Lacer is an architect slave who overseas a Roman mine run by cruel centurion Rufu. Lacer has been promised his freedom if he helps finish the mine. He falls in love with Penelope, mistress of the pro consul Maximus.

==Cast==
- Jeffrey Hunter as Lacer
- Mylène Demongeot as Penelope
- Ron Randell as Centurion Rufus
- Massimo Girotti as Pro-consul Caius Cornelius Maximus
- Giulio Bosetti as Scipio
- Ettore Manni as Luna the Celt
- Georges Lycan as Malendi the Celt
- Furio Meniconi as Dax the Gaul

==Production==
Gold for the Caesars was an Italian-French peplum film produced by Joseph Fryd, Bernard Borderie and Freda's friend Attilio Riccio. It featured Jeffrey Hunter and Ron Randell from King of Kings.

The film was based on the 1961 Florence A. Seward novel of the same name.

The film was originally intended to be made by MGM as early as 1961, but was put off after the box-office disappointment of King of Kings (1961).

Fryd took over the production to make it a lower budget production in Europe. This also had the film's story drastically changed from the novel with a greater focus on the action than characterisation.

The film was shot near Terni in 1962. Filming commenced September 1962.

Dahlia Lavi was originally announced as the female lead.

André De Toth is credited as the director in the American version of the film. The Italian version of the film credits Sabatino Ciuffini as the director, while De Toth is credited as the "supervising director". This would make the film Ciuffini's only directorial role.

Second unit director Riccardo Freda, who is officially credited as a second unit director, stated that "I claim the whole film as mine from start to finish. The producers put De Toth aside on the second day of shooting. André de Toth did not shoot anything."

The film was one of several De Toth made in Italy, others including Morgan the Pirate and The Moguls. De Toth described his films in Italy as "a vacation, taking a breather between climbing new peaks. Unfortunately, I climbed the wrong one, and when I skied down one of the Swiss Alps, I broke my neck. And that wasn't on the schedule," which only had De Toth return to directing in 1968.

In his memoirs, De Toth mentions the film in passing in De Toth on De Toth.
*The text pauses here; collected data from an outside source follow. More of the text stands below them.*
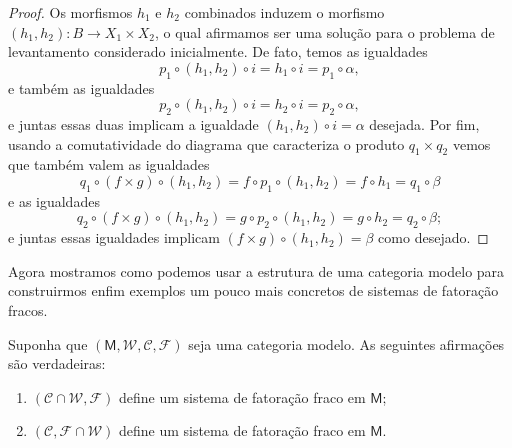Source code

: \begin{proof}
  Os morfismos $h_{1}$ e $h_{2}$ combinados induzem o morfismo $(h_{1},h_{2}): B \to X_{1} \times X_{2}$, o qual afirmamos ser uma solução para o problema de levantamento considerado inicialmente.
  De fato, temos as igualdades
  \begin{displaymath}
    p_{1} \circ (h_{1},h_{2}) \circ i = h_{1} \circ i = p_{1} \circ \alpha,
  \end{displaymath}
  e também as igualdades
  \begin{displaymath}
    p_{2} \circ (h_{1},h_{2}) \circ i = h_{2} \circ i = p_{2} \circ \alpha,
  \end{displaymath}
  e juntas essas duas implicam a igualdade $(h_{1},h_{2}) \circ i = \alpha$ desejada.
  Por fim, usando a comutatividade do diagrama que caracteriza o produto $q_{1} \times q_{2}$ vemos que também valem as igualdades
  \begin{displaymath}
    q_{1} \circ (f \times g) \circ (h_{1},h_{2}) = f \circ p_{1} \circ (h_{1},h_{2}) = f \circ h_{1} = q_{1} \circ \beta
  \end{displaymath}
  e as igualdades
  \begin{displaymath}
    q_{2} \circ (f \times g) \circ (h_{1},h_{2}) = g \circ p_{2} \circ (h_{1},h_{2}) = g \circ h_{2} = q_{2} \circ \beta;
  \end{displaymath}
  e juntas essas igualdades implicam $(f \times g) \circ (h_{1},h_{2}) = \beta$ como desejado.
\end{proof}

Agora mostramos como podemos usar a estrutura de uma categoria modelo para construirmos enfim exemplos um pouco mais concretos de sistemas de fatoração fracos.

\begin{prop}\label{prop:categoria_modelo_induz_sistemas_de_fatoracao}
  Suponha que $(\mathsf{M},\mathcal{W},\mathcal{C},\mathcal{F})$ seja uma categoria modelo.
  As seguintes afirmações são verdadeiras:
  \begin{enumerate}
  \item $(\mathcal{C} \cap \mathcal{W},\mathcal{F})$ define um sistema de fatoração fraco em $\mathsf{M}$;
    
  \item $(\mathcal{C},\mathcal{F} \cap \mathcal{W})$ define um sistema de fatoração fraco em $\mathsf{M}$.
  \end{enumerate}
\end{prop}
He said "I loved Italy, I loved them [the actors in his films] and the dolce vita. I did what I could, I was up front, I didn’t hoodwink them or myself. Those films served them and were good for me as an experiment."
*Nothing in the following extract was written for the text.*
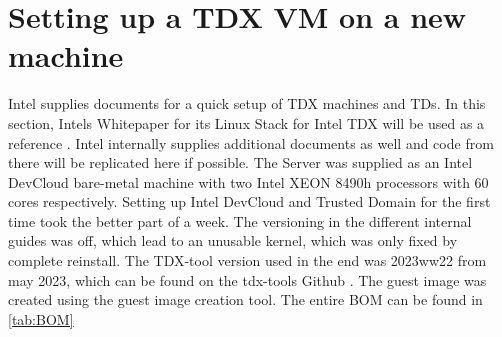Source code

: \label{performance}

\section{Setting up a TDX VM on a new machine}
\label{ch:SettingUpTDX}
Intel supplies documents for a quick setup of TDX machines and TDs. In this section, Intels Whitepaper for its Linux Stack for Intel TDX will be used as a reference \cite{noauthor_white_nodate}. Intel internally supplies additional documents as well and code from there will be replicated here if possible. The Server was supplied as an Intel DevCloud bare-metal machine with two Intel XEON 8490h processors with 60 cores respectively. Setting up Intel DevCloud and Trusted Domain for the first time took the better part of a week. The versioning in the different internal guides was off, which lead to an unusable kernel, which was only fixed by complete reinstall. The TDX-tool version used in the end was 2023ww22 from may 2023, which can be found on the tdx-tools Github \cite{intel_corporation_inteltdx-tools_2024}. The guest image was created using the guest image creation tool. The entire BOM can be found in \cref{tab:BOM}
The film's female lead Mylène Demongeot wrote in her own autobiography Tiroirs secrets stated that "De Toth seemed more interested in playing golf than in movies. He willingly left free ground to Riccardo Freda, who shot very spectacular scenes."

Ron Randell called the film "sheer murder. It was a miracle no one was killed." He said Ricardo Freda was "a killer - but a great action director. He seemingly doesn't care if you're stepped on by a horse."

==Release==
Gold for the Caesars was released in Italy on March 9, 1963. It was later released in the United States as Gold for the Caesars in June 1964 where it was distributed by MGM. The film was released on DVD by Warner Archives on-demand series.

==Reception==
In a contemporary review, "Dale." of Variety called the film "an acceptable piece of product that may satisfy the most undemanding filmgoers"

A review in the Monthly Film Bulletin noted the film had a "ragged" and "unconvincing" storyline concluding that "even if all its virtues are negative, the film is agreeable enough to watch and its swift development prevents it from becoming too tedious."